Вы глаз не можете оторвать от свежих царапин на золотистых коленках четырехлетнего мальчика, уложенного мамой в кресло и заснувшего, еще когда самолет только выруливал на взлет, от его розовых горячих щечек, от обметанных солнцем губ. Вот кому не надо было приучать себя к Италии — он стал ею сразу, как только спрыгнул с автобусных ступенек во дворе отеля, и был ею все эти две недели.

Как вурдалак, вы отсасываете покойную счастливую истому во взгляде девушки, уткнувшейся в иллюминатор, — там, за ее иллюминатором, все еще плещутся в черной ночной воде серебряные осколки фонарей и прожекторов и стекают по обнаженной руке, там еще звучит музыка, которая играла ей две недели, и голос, томящийся от поддельной, но и — неподдельной страсти.

Вы не сразу понимаете, почему так странно лег загар на лоб и щеки вон того парня со сгоревшей на шее кожей, и, еще не успев догадаться, вы чувствуете на своей голове мотоциклетный шлем, взятый им вместе с «хондой» напрокат, лицо ваше обхватывает тугой поток воздуха, прижимает к груди куртку, обхватив коленями живое железное тело, вы летите по шоссе, плавно поднимающее и опускающее вас к морю; пейзаж меняется каждую минуту, но он не смазывается в цветную полосу — он сворачивается в ленту, и каждый разворот его прекрасен, и каждого вам мало — на этой скорости глаз и мозг ваши ненасытны…
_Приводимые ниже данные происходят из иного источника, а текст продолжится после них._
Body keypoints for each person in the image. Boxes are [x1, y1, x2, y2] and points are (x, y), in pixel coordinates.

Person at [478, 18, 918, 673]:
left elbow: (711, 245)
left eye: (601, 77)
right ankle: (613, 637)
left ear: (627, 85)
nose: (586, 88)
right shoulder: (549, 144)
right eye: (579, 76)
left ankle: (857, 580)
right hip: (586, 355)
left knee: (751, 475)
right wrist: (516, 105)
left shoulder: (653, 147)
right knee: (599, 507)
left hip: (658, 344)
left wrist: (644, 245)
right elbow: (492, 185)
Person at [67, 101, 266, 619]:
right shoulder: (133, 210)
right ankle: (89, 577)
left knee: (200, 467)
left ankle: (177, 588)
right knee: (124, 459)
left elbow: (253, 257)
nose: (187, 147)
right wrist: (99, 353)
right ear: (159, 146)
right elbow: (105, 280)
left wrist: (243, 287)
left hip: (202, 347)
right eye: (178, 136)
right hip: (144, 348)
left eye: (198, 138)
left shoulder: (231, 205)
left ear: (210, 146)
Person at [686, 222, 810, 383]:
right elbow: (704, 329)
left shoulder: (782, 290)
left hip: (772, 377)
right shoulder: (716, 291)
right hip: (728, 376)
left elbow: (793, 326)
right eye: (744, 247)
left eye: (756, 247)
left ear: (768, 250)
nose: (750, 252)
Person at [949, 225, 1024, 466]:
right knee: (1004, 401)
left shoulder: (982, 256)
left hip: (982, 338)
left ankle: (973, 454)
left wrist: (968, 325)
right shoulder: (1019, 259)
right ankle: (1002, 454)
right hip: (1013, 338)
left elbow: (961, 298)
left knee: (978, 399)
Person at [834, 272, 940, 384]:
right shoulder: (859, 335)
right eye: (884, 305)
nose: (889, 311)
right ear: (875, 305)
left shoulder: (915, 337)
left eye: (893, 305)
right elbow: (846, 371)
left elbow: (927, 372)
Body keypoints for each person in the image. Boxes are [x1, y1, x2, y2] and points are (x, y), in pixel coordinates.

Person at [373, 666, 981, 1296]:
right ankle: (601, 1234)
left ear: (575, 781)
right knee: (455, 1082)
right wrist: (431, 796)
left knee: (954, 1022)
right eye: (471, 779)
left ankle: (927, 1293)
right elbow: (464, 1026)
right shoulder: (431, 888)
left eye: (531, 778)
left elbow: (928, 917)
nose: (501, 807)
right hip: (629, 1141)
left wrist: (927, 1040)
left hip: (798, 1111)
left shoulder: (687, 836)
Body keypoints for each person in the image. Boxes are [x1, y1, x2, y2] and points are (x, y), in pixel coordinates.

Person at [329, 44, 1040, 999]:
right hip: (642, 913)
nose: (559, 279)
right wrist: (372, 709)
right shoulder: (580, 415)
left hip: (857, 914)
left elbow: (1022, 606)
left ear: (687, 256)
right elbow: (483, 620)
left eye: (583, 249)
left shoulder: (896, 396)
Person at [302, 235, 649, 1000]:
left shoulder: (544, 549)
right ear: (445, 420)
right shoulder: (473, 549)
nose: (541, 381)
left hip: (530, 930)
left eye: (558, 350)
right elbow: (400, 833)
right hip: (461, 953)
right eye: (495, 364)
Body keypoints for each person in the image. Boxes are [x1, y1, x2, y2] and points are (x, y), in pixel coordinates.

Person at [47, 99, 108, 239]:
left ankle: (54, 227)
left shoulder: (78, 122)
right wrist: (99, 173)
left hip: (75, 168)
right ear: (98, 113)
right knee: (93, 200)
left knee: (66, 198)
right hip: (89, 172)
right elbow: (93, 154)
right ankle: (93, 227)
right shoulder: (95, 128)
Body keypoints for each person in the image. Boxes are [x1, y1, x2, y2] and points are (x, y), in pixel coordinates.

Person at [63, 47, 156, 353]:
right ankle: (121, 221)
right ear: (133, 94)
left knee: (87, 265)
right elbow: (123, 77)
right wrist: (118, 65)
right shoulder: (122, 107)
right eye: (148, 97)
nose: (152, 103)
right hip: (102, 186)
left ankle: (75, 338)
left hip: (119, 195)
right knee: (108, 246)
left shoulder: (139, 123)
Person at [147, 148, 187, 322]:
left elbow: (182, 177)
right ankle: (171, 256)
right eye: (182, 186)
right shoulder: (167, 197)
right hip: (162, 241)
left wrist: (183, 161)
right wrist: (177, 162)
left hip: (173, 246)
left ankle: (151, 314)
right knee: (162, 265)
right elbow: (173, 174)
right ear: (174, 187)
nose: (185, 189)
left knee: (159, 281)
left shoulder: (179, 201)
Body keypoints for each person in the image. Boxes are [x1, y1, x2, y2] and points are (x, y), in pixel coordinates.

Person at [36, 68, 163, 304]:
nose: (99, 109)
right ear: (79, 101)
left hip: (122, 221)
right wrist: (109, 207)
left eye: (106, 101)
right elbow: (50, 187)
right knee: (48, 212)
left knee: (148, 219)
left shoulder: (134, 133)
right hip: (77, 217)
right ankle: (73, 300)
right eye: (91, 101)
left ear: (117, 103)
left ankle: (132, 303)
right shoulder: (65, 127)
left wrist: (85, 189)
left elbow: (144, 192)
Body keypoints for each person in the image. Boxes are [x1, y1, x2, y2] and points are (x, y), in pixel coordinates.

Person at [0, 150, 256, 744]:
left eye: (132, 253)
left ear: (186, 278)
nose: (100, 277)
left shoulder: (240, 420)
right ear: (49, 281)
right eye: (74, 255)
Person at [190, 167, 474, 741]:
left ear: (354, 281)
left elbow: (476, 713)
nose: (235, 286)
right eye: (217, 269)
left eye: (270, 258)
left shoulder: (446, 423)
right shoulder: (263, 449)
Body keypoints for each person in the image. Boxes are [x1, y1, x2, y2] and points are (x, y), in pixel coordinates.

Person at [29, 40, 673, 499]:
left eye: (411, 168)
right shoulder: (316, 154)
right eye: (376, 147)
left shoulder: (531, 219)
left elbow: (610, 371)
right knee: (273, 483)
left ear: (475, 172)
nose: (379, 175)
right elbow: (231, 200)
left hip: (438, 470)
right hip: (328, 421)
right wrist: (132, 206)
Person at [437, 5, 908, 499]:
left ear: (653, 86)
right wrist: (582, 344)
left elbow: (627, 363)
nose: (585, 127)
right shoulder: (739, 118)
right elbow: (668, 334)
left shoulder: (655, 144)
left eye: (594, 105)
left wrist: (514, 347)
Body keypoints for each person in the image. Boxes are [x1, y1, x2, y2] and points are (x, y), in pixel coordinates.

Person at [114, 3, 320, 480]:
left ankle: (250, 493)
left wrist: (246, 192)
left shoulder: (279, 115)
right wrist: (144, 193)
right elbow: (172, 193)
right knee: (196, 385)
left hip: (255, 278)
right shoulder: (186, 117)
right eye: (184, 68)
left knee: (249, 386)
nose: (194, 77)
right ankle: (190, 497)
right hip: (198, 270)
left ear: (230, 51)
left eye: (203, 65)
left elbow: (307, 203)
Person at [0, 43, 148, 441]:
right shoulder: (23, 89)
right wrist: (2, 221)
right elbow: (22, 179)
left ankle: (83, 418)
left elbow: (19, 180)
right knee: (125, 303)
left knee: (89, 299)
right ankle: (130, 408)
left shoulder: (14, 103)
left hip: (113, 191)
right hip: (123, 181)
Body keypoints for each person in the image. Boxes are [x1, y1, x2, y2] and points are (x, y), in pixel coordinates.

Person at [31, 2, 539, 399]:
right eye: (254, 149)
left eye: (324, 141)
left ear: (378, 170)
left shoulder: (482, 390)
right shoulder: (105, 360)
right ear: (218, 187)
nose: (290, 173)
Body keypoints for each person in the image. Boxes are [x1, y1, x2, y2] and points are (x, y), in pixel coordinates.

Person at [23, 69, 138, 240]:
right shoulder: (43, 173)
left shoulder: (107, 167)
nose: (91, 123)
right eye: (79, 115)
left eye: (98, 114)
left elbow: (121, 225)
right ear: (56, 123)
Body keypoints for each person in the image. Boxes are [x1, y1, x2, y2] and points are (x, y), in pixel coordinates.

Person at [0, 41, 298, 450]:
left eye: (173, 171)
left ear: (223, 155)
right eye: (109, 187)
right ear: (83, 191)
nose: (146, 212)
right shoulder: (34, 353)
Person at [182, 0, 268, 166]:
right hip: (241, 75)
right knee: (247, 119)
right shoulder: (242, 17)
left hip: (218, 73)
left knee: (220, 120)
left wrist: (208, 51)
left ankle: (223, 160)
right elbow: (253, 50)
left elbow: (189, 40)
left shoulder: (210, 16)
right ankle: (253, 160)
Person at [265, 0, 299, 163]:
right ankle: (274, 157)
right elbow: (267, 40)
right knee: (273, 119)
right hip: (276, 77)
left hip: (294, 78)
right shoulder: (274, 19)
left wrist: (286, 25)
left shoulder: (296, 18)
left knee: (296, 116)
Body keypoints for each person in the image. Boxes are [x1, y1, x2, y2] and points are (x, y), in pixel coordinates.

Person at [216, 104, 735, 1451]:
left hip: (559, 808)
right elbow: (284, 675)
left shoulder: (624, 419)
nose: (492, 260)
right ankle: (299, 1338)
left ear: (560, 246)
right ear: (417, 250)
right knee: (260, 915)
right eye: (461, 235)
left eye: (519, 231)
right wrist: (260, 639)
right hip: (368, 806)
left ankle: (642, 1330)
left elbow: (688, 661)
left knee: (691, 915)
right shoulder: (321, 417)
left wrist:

Вы закрываете глаза, чтобы сделать передышку, и вспыхивают оставшиеся на сетчатке глазного яблока два ряда пирамидальных тополей, вдруг вынырнувших из-под крыла самолета при взлете;

таксист, выворачивающий с шоссе к аэропорту, выбрасывает из открытого окна под ветер руку, полощется рукав его рубахи, плещут черные волосы;

в самолетном гуле вы различаете слабый хлопок и видите облачко пара над открытой баночкой пепси, которую подносит к губам рыжеволосая высокая женщина в белой блузке с полураспущенным синим галстуком, стоящая на площади, и в руке ее черная папка с логотипом встречавшей вас турфирмы — та самая женщина, с которой вы должны были заговорить в Италии первой, но вы остались в стороне, а сейчас она разговаривает с шофером автобуса; рот ее занят банкой, и жестом руки с зажатой ней папкой она завершает начатую фразу в воздухе; и вас уже не раздражает, как тогда, хищный взгляд шофера, который он с трудом отводит от шеи, от плеч и груди этой женщины, — мужика понять можно.